Five conclusions: Too-nice Huddersfield Town ride luck to three points
...and we don't mean that as a negative, either; winning with imperfections is better than the alternative
1. Huddersfield Town need to be more ruthless with both their finishing and mentality
It’s worth saying straight off the bat: a win’s a win. With another game coming up on Tuesday and the weather playing a significant role in how the game unfolded, Town need to make up ground on those above them to compensate for previous losses. The performance is secondary, really. They won. Grand. Job done. We’re going to gripe a bit here, but we haven’t lost sight of that fact.
We need to be more analytical than that, though, and there are aspects of this performance that remind us that Town are still far from the finished product (as if we ever thought that in the first place).

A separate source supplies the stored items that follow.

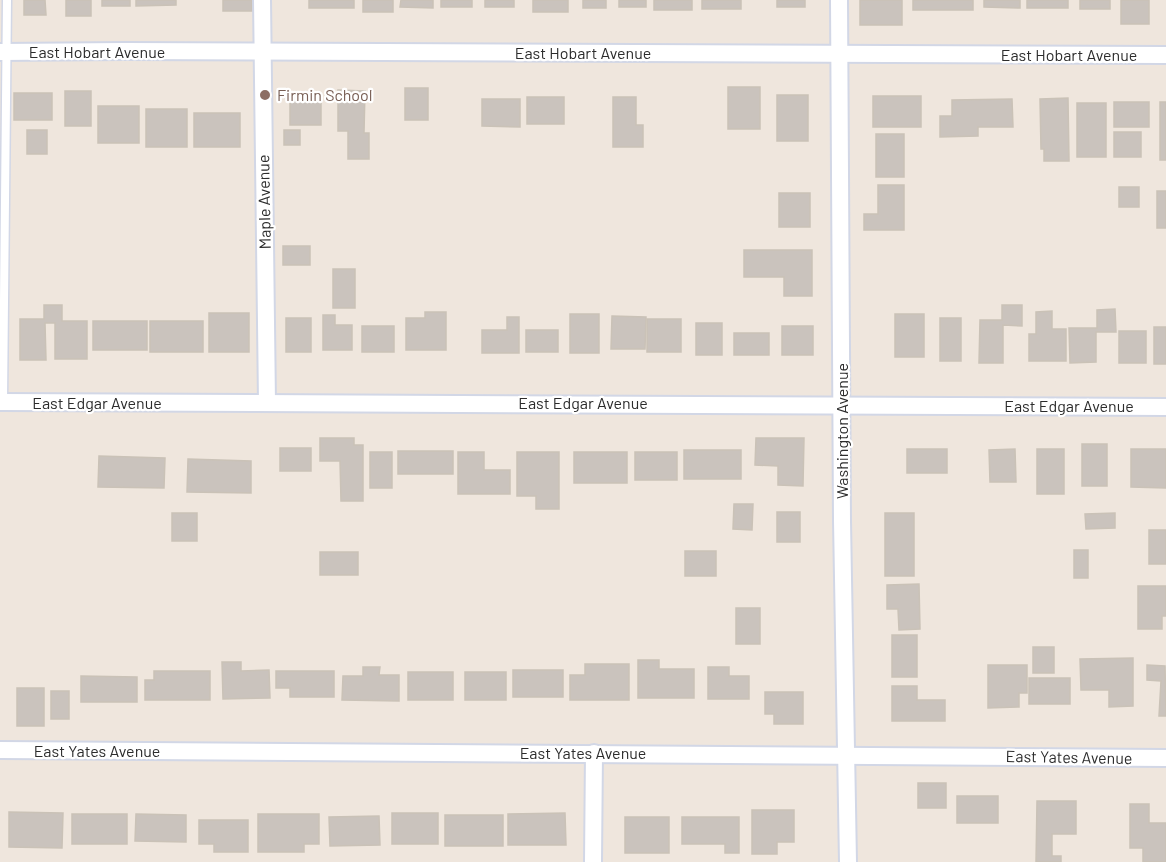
<svg xmlns="http://www.w3.org/2000/svg" width="1166" height="862" viewBox="0 0 1166 862" font-family="Barlow,sans-serif">
<style>
.building{fill:#cac3bd;stroke:#cac2b7;stroke-width:1.5}
.lines{fill:none;stroke-linecap:round;stroke-linejoin:round}
.lane-casing{stroke:#d2d7e6;stroke-width:11}
.street-casing{stroke:#d2d7e6;stroke-width:20}
.lane{stroke:#fff;stroke-width:8}
.street{stroke:#fff;stroke-width:16}
.education-dot{fill:#8d6e63;stroke:#fff;stroke-width:2}
.labels{text-anchor:middle;stroke-width:4.5;stroke-linejoin:round;paint-order:stroke}
.street-label{font-size:16px;fill:#2c2c2c;stroke:#fff}
.education-label{font-size:16px;fill:#785e54;stroke:#fff;text-anchor:start}
</style>
<rect width="100%" height="100%" fill="#efe6dd"/>
<g class="building">
<path d="M24 0H45L46 15H24Z"/>
<rect x="66" y="0" width="25" height="16"/>
<rect x="102" y="0" width="28" height="6"/>
<path d="M136 0H176V5L136 6Z"/>
<rect x="223" y="0" width="29" height="11"/>
<rect x="309" y="0" width="45" height="8"/>
<rect x="363" y="0" width="30" height="12"/>
<path d="M401 0H433V8L400 7Z"/>
<rect x="441" y="0" width="31" height="7"/>
<rect x="485" y="0" width="29" height="7"/>
<rect x="533" y="0" width="35" height="12"/>
<rect x="583" y="0" width="23" height="8"/>
<rect x="619" y="0" width="27" height="7"/>
<rect x="654" y="0" width="38" height="10"/>
<rect x="702" y="0" width="39" height="9"/>
<rect x="777" y="0" width="28" height="7"/>
<rect x="860" y="0" width="42" height="25"/>
<rect x="913" y="0" width="60" height="10"/>
<path d="M984 0H1020V8L984 7Z"/>
<rect x="1027" y="0" width="41" height="8"/>
<rect x="1080" y="0" width="30" height="9"/>
<rect x="1121" y="0" width="28" height="24"/>
<rect x="728" y="87" width="32" height="42"/>
<rect x="405" y="88" width="23" height="32"/>
<path d="M338 90 365 91 364 133H369V159H348V131H338Z"/>
<rect x="65" y="91" width="26" height="35"/>
<rect x="14" y="93" width="38" height="27"/>
<rect x="777" y="95" width="31" height="46"/>
<rect x="290" y="96" width="31" height="29"/>
<rect x="873" y="96" width="48" height="31"/>
<rect x="527" y="97" width="37" height="27"/>
<path d="M613 97H636V125H643V147H613Z"/>
<path d="M1068 98 1069 161H1044V149H1041L1040 99Z"/>
<path d="M482 99H520V127L482 126Z"/>
<path d="M1012 99 1013 127H978V136L940 137V116H952V100Z"/>
<rect x="1114" y="102" width="35" height="25"/>
<rect x="1160" y="102" width="6" height="58"/>
<rect x="1077" y="103" width="29" height="54"/>
<rect x="98" y="106" width="41" height="37"/>
<rect x="146" y="109" width="41" height="38"/>
<rect x="194" y="113" width="46" height="34"/>
<rect x="27" y="130" width="20" height="24"/>
<rect x="284" y="130" width="16" height="15"/>
<rect x="1114" y="132" width="27" height="25"/>
<rect x="876" y="134" width="28" height="43"/>
<path d="M878 185H904V230H864V214H878Z"/>
<rect x="1119" y="187" width="20" height="20"/>
<rect x="1157" y="191" width="9" height="37"/>
<rect x="779" y="193" width="31" height="34"/>
<rect x="283" y="246" width="27" height="19"/>
<path d="M744 250H812V296H784V277H744Z"/>
<rect x="333" y="269" width="22" height="39"/>
<path d="M44 305H62V321H87V359H55V323H45L46 360H20V319H44Z"/>
<path d="M1002 305H1022V326L1003 325V363H979L980 320H1002Z"/>
<path d="M1115 309 1116 332H1096V362L1070 363 1069 328H1097V310Z"/>
<path d="M1052 311V329H1066V361H1029V334H1036V312Z"/>
<path d="M425 312H446V350H406V318H425Z"/>
<rect x="209" y="313" width="40" height="39"/>
<rect x="570" y="314" width="29" height="39"/>
<rect x="895" y="314" width="29" height="43"/>
<path d="M323 315H335V325H352V350H323Z"/>
<path d="M612 316 646 317 645 349H611Z"/>
<path d="M507 317H519V353H482V330H507Z"/>
<rect x="286" y="318" width="25" height="34"/>
<rect x="940" y="318" width="21" height="43"/>
<rect x="647" y="319" width="34" height="33"/>
<rect x="93" y="321" width="54" height="29"/>
<rect x="150" y="321" width="53" height="31"/>
<rect x="696" y="323" width="26" height="32"/>
<rect x="362" y="326" width="32" height="26"/>
<rect x="782" y="326" width="31" height="29"/>
<rect x="1154" y="327" width="12" height="37"/>
<rect x="526" y="330" width="32" height="22"/>
<rect x="1119" y="331" width="27" height="32"/>
<rect x="734" y="333" width="35" height="22"/>
<path d="M320 438H354V445H363V501H341L340 461H320Z"/>
<path d="M756 438H804L803 486 778 485V466L755 465Z"/>
<rect x="1082" y="444" width="25" height="42"/>
<rect x="280" y="448" width="31" height="23"/>
<rect x="907" y="449" width="40" height="24"/>
<path d="M1015 449 1016 482H990L989 450Z"/>
<rect x="1037" y="449" width="27" height="45"/>
<path d="M1131 449H1166V488L1131 487Z"/>
<rect x="684" y="450" width="57" height="29"/>
<rect x="398" y="451" width="55" height="23"/>
<rect x="370" y="452" width="22" height="36"/>
<path d="M458 452H484V470H510V494H458Z"/>
<path d="M517 452H559V509H536V496H517Z"/>
<rect x="574" y="452" width="53" height="31"/>
<rect x="635" y="452" width="42" height="28"/>
<path d="M99 456 165 458 164 488 98 487Z"/>
<path d="M188 459 251 461V493L187 492Z"/>
<path d="M734 504H753L752 530 733 529Z"/>
<rect x="777" y="512" width="23" height="30"/>
<rect x="172" y="513" width="25" height="28"/>
<rect x="885" y="513" width="29" height="63"/>
<path d="M1115 513V528L1086 529 1085 514Z"/>
<rect x="1149" y="530" width="17" height="34"/>
<rect x="1074" y="550" width="14" height="28"/>
<rect x="685" y="551" width="31" height="25"/>
<rect x="320" y="552" width="38" height="23"/>
<path d="M919 584 920 629 899 630 898 609H887V585Z"/>
<path d="M1138 586H1166V616H1162V629H1138Z"/>
<rect x="736" y="608" width="24" height="36"/>
<rect x="892" y="635" width="25" height="42"/>
<rect x="1033" y="647" width="21" height="26"/>
<path d="M1133 658V706L1109 707V690H1081L1080 659Z"/>
<path d="M638 660H659V669H694V698H638Z"/>
<path d="M222 662H241V671L269 670 270 698 223 699Z"/>
<path d="M585 664H629V700H570V675H585Z"/>
<path d="M988 665H1027V693H1019V707L988 708Z"/>
<path d="M1147 665 1165 666 1166 716H1159L1161 681 1147 680Z"/>
<path d="M363 667H380L379 675H399V701L342 700 343 676H363Z"/>
<path d="M708 667H729V676H749V699H708Z"/>
<rect x="513" y="670" width="50" height="27"/>
<path d="M154 671H210V700H145V680H154Z"/>
<path d="M276 671H334V697H290V688H276Z"/>
<rect x="408" y="672" width="45" height="28"/>
<rect x="465" y="672" width="41" height="28"/>
<path d="M81 676 137 677V702H81Z"/>
<rect x="1029" y="678" width="41" height="26"/>
<path d="M892 686H917V700H945V721H892Z"/>
<rect x="17" y="688" width="27" height="38"/>
<rect x="51" y="691" width="18" height="28"/>
<path d="M765 692H803V724H774V714H765Z"/>
<rect x="918" y="783" width="28" height="25"/>
<rect x="957" y="796" width="41" height="27"/>
<path d="M1037 801H1076V834H1052V856H1061V862H1036Z"/>
<path d="M1130 804H1149V823H1166V862H1143V848H1130Z"/>
<path d="M752 810H794V842H777V854H752Z"/>
<path d="M9 812 63 813 62 848 9 847Z"/>
<rect x="392" y="813" width="46" height="31"/>
<path d="M565 813 566 845H508V814Z"/>
<rect x="72" y="814" width="55" height="30"/>
<path d="M136 814 186 815V842L135 841Z"/>
<path d="M258 814H319V844H304V852H258Z"/>
<rect x="445" y="815" width="58" height="31"/>
<path d="M379 816 380 845 330 846 329 817Z"/>
<rect x="625" y="817" width="44" height="36"/>
<path d="M682 817H739V853H725V844H682Z"/>
<path d="M199 820H248V852H214V844H199Z"/>
</g>
<g class="lines">
<g class="lane-casing">
<path id="lane" d="M3 402 7 0"/>
</g>
<g class="street-casing">
<g id="street">
<path d="M262 0 267 403"/>
<path d="M839 0 842 521 848 862"/>
<path d="M0 52 125 51 1166 55"/>
<path d="M0 402 1166 407"/>
<path d="M0 750 1166 758"/>
<path d="M593 862 594 753"/>
</g>
</g>
<use href="#lane" class="lane"/>
<use href="#street" class="street"/>
</g>
<circle class="education-dot" cx="265" cy="95" r="6"/>
<g class="labels">
<g class="street-label">
<text x="97" y="58">East Hobart Avenue</text>
<text x="583" y="59">East Hobart Avenue</text>
<text x="1069" y="61">East Hobart Avenue</text>
<text transform="translate(264 202) rotate(-91)" y="6">Maple Avenue</text>
<text x="97" y="409">East Edgar Avenue</text>
<text x="583" y="409">East Edgar Avenue</text>
<text x="1069" y="412">East Edgar Avenue</text>
<text transform="translate(842 431) rotate(-90)" y="6">Washington Avenue</text>
<text x="97" y="757">East Yates Avenue</text>
<text x="583" y="759">East Yates Avenue</text>
<text transform="translate(1069 757) rotate(1)" y="6">East Yates Avenue</text>
</g>
<g class="education-label">
<text x="277" y="101">Firmin School</text>
</g>
</g>
</svg>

Even in a particularly eventful game, one moment stood out. Miles Leaburn had gone down injured in the Town half, but the game continued. Town moved into attack, working the ball out to Mickel Miller in a good crossing position. There had already been enough of a pause to see if the referee was going to stop play, and he chose not to. Miller turned and played it out for a throw, and Michael Duff went ballistic, rushing down the touchline to shout at Miller that he should have played on.
It was fitting that Leaburn was the unwitting instigator of this little tableau, because the giant Charlton striker had played villain all afternoon.

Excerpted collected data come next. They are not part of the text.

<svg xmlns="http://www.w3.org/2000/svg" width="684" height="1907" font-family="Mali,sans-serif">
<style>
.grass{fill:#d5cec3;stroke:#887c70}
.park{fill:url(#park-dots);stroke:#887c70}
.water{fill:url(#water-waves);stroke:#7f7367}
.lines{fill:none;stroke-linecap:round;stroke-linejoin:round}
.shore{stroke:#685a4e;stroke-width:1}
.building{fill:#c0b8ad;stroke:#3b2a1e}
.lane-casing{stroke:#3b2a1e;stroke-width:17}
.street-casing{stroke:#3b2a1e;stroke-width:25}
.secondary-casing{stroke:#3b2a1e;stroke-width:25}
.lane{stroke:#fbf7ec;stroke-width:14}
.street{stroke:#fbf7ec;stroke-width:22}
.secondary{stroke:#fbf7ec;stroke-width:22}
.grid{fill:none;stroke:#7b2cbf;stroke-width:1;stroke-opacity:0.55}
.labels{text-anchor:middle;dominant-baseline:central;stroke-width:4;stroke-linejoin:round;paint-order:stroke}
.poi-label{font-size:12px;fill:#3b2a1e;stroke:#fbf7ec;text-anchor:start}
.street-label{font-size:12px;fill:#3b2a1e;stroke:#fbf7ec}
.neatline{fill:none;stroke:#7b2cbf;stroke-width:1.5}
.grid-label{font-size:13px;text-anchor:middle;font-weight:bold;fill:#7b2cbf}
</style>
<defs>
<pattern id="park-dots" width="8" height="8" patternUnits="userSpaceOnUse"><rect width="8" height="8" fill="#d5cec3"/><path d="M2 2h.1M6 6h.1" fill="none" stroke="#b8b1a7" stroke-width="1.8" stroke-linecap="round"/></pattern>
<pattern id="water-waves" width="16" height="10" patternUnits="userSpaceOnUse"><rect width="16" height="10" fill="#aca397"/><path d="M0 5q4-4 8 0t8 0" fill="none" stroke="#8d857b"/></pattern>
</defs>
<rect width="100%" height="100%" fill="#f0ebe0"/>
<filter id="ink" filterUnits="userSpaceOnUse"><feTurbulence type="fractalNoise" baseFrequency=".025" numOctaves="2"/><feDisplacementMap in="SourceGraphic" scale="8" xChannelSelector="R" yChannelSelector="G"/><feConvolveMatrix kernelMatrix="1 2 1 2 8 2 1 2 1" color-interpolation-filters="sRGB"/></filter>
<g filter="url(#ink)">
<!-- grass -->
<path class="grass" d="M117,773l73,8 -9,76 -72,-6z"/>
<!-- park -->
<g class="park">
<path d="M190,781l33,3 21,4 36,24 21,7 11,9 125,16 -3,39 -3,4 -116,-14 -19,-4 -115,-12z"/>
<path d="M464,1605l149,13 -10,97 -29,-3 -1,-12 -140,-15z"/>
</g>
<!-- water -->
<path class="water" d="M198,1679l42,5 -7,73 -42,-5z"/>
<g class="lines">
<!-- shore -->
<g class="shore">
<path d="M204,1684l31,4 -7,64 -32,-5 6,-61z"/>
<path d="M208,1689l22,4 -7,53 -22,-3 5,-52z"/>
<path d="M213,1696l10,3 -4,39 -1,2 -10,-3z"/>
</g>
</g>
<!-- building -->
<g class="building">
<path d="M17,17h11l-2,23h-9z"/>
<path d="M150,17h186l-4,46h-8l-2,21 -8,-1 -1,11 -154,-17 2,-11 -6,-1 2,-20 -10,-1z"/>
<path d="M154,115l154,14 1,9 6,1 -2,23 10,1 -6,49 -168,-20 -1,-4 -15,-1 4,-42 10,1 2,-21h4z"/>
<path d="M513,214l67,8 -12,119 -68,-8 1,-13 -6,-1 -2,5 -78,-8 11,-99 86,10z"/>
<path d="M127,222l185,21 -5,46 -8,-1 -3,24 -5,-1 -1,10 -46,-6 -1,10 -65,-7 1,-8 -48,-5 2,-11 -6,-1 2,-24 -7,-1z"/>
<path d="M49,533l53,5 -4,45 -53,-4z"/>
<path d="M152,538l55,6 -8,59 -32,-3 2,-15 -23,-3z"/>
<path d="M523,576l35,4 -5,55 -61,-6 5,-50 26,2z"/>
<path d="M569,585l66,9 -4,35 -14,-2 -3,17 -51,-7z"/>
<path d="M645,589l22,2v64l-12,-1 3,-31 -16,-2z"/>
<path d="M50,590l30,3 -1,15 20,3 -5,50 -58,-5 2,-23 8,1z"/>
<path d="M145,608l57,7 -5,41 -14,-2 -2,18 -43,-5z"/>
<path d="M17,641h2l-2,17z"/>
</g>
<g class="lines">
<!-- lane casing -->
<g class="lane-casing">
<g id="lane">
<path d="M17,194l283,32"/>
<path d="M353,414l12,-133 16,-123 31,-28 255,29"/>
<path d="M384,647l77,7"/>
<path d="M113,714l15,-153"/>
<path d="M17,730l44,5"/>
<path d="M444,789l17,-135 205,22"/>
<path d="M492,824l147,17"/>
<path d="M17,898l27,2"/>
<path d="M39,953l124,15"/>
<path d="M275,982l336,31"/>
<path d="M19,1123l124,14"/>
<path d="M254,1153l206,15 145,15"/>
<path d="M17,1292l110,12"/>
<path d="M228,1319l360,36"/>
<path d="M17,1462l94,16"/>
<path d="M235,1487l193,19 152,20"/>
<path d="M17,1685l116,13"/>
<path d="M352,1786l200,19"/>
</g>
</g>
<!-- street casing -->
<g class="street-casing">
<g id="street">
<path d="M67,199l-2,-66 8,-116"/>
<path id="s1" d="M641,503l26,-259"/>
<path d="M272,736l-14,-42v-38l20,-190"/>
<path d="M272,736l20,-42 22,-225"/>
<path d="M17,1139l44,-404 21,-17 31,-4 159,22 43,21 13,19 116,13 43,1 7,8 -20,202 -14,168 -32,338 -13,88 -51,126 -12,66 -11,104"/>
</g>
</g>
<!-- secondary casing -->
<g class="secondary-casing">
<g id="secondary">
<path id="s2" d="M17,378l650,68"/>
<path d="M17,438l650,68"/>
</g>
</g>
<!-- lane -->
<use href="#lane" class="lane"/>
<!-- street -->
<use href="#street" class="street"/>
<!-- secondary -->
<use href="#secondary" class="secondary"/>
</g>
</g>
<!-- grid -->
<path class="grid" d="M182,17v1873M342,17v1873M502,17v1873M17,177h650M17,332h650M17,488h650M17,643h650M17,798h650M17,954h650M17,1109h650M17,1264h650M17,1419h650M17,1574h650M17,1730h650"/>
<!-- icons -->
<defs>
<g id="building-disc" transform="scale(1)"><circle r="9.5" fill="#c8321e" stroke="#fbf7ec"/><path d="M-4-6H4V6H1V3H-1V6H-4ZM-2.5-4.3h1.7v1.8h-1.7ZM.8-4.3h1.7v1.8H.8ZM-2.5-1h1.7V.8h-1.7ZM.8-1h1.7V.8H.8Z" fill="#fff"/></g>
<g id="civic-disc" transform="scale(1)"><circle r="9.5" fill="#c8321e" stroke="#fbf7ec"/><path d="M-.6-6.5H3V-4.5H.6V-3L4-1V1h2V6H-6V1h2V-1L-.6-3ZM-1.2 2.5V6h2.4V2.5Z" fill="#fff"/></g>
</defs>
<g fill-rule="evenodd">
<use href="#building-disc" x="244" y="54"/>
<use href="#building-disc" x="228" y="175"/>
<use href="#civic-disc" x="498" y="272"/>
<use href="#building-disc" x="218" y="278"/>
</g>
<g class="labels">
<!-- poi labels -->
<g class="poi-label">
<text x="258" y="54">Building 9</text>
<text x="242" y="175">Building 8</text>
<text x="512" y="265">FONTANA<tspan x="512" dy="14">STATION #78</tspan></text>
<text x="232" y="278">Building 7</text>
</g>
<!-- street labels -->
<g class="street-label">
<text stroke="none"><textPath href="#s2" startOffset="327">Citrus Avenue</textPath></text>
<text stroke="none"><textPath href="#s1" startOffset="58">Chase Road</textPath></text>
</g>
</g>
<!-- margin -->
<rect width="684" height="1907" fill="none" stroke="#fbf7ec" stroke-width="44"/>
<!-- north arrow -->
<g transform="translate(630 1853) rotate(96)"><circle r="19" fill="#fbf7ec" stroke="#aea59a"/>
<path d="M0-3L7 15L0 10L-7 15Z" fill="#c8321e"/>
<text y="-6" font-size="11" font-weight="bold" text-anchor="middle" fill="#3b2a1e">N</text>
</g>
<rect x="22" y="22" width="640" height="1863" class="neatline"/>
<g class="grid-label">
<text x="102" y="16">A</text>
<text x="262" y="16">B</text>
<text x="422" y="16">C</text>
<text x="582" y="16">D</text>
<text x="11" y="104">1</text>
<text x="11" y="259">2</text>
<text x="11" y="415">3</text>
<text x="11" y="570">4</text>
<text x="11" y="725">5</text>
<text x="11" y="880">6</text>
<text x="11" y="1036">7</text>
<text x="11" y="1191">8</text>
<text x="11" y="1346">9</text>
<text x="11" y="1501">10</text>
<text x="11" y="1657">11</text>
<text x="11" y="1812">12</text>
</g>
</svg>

Leaburn made it his business to be a pain, and played a big part in winning Charlton their penalty. Later, he sparked friction with Tom Lees — and the Town fans — by refusing to stop sitting on the centre-back’s leg as he complained in vain for a penalty he knew he did not deserve.
I chatted to someone from the Charlton end after the game who said Leaburn was the player who enabled Alfie May to get so many goals for them last season: the hard-working, nightmare-to-mark, do-anything-to-win foil who distracted and wound up defenders. In other words, the perfect centre-forward for a Nathan Jones side.
Whatever you may think of Leaburn or Jones, Town could do with a bit of that. This team of nice lads need to learn to be nasty to gain that crucial competitive advantage.
As Duff put it after the game: “That's not the time to be a nice guy. Mickel’s a really, really nice kid, but when the whistle blows, you’ve got to be horrible. The lads get win bonuses, so if some bloke comes up to you and takes a hundred quid out of your pocket, you'd have a fight with him. It’s no different.